* [AIM OF THE EXERCISE] Scan the data below for lines holding the word "that", and copy each line found.

═════ DATA UNDER STUDY

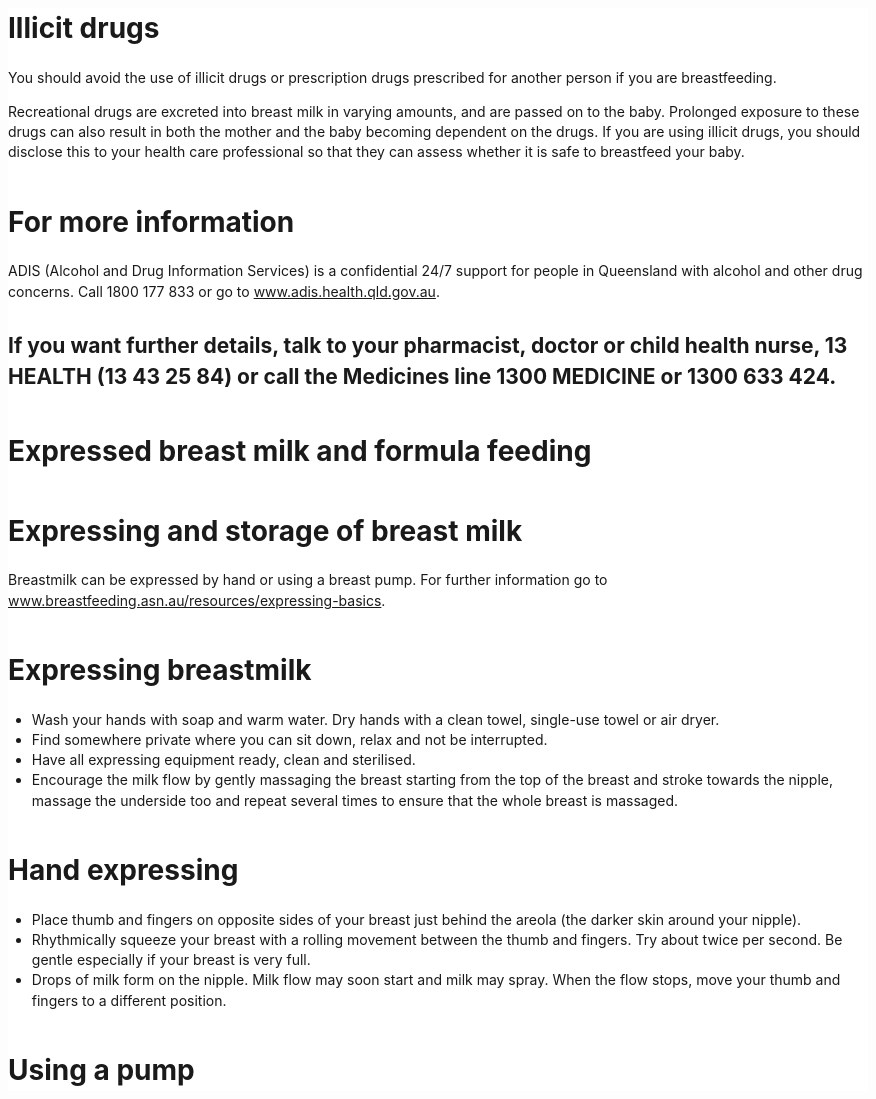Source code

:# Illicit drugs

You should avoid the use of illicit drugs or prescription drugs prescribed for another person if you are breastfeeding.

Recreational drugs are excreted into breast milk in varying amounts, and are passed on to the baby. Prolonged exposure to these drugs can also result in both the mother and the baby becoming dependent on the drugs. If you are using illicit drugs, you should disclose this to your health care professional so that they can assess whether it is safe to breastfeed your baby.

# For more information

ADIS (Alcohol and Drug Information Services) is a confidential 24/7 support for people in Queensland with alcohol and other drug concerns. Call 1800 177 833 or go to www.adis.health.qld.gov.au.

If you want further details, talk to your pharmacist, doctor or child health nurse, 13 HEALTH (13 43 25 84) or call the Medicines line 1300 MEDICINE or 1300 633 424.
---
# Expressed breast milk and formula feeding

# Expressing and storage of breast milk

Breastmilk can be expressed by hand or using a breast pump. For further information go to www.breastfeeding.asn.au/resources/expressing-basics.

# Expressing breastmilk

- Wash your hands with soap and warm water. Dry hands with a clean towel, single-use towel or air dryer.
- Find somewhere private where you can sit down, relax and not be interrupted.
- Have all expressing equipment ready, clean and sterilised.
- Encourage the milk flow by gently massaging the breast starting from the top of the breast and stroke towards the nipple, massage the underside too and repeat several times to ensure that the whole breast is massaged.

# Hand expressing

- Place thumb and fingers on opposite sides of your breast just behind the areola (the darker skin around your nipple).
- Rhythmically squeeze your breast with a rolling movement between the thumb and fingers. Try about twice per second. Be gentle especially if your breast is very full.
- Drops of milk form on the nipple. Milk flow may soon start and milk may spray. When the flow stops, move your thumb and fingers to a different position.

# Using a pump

══════════

* [FINISHED TASK]
Recreational drugs are excreted into breast milk in varying amounts, and are passed on to the baby. Prolonged exposure to these drugs can also result in both the mother and the baby becoming dependent on the drugs. If you are using illicit drugs, you should disclose this to your health care professional so that they can assess whether it is safe to breastfeed your baby.
- Encourage the milk flow by gently massaging the breast starting from the top of the breast and stroke towards the nipple, massage the underside too and repeat several times to ensure that the whole breast is massaged.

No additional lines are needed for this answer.